Try it: Transcribe the stretch of entries below from the line with "发表于 2020-11-4 09:45" through the line with "发表于 2020-11-4 09:48", exactly and with both ends included; leave out all other lines.
(Source data)
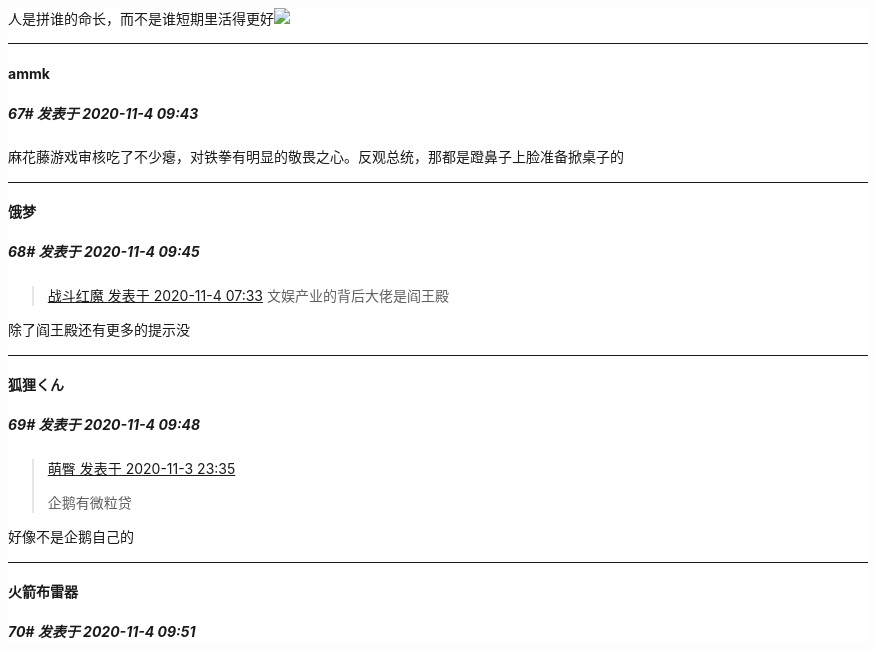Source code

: 


人是拼谁的命长，而不是谁短期里活得更好<img src="https://static.saraba1st.com/image/smiley/face2017/001.png" referrerpolicy="no-referrer">







*****

####  ammk  
##### 67#       发表于 2020-11-4 09:43




麻花藤游戏审核吃了不少瘪，对铁拳有明显的敬畏之心。反观总统，那都是蹬鼻子上脸准备掀桌子的







*****

####  饿梦  
##### 68#       发表于 2020-11-4 09:45



<blockquote><a href="httphttps://bbs.saraba1st.com/2b/forum.php?mod=redirect&amp;goto=findpost&amp;pid=49276324&amp;ptid=1970143" target="_blank">战斗红魔 发表于 2020-11-4 07:33</a>
文娱产业的背后大佬是阎王殿</blockquote>
除了阎王殿还有更多的提示没







*****

####  狐狸くん  
##### 69#       发表于 2020-11-4 09:48



<blockquote><a href="httphttps://bbs.saraba1st.com/2b/forum.php?mod=redirect&amp;goto=findpost&amp;pid=49275200&amp;ptid=1970143" target="_blank">萌臀 发表于 2020-11-3 23:35</a>

企鹅有微粒贷</blockquote>
好像不是企鹅自己的







*****

####  火箭布雷器  
##### 70#       发表于 2020-11-4 09:51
(End Source data)
Expected answer:
##### 68#       发表于 2020-11-4 09:45



<blockquote><a href="httphttps://bbs.saraba1st.com/2b/forum.php?mod=redirect&amp;goto=findpost&amp;pid=49276324&amp;ptid=1970143" target="_blank">战斗红魔 发表于 2020-11-4 07:33</a>
文娱产业的背后大佬是阎王殿</blockquote>
除了阎王殿还有更多的提示没







*****

####  狐狸くん  
##### 69#       发表于 2020-11-4 09:48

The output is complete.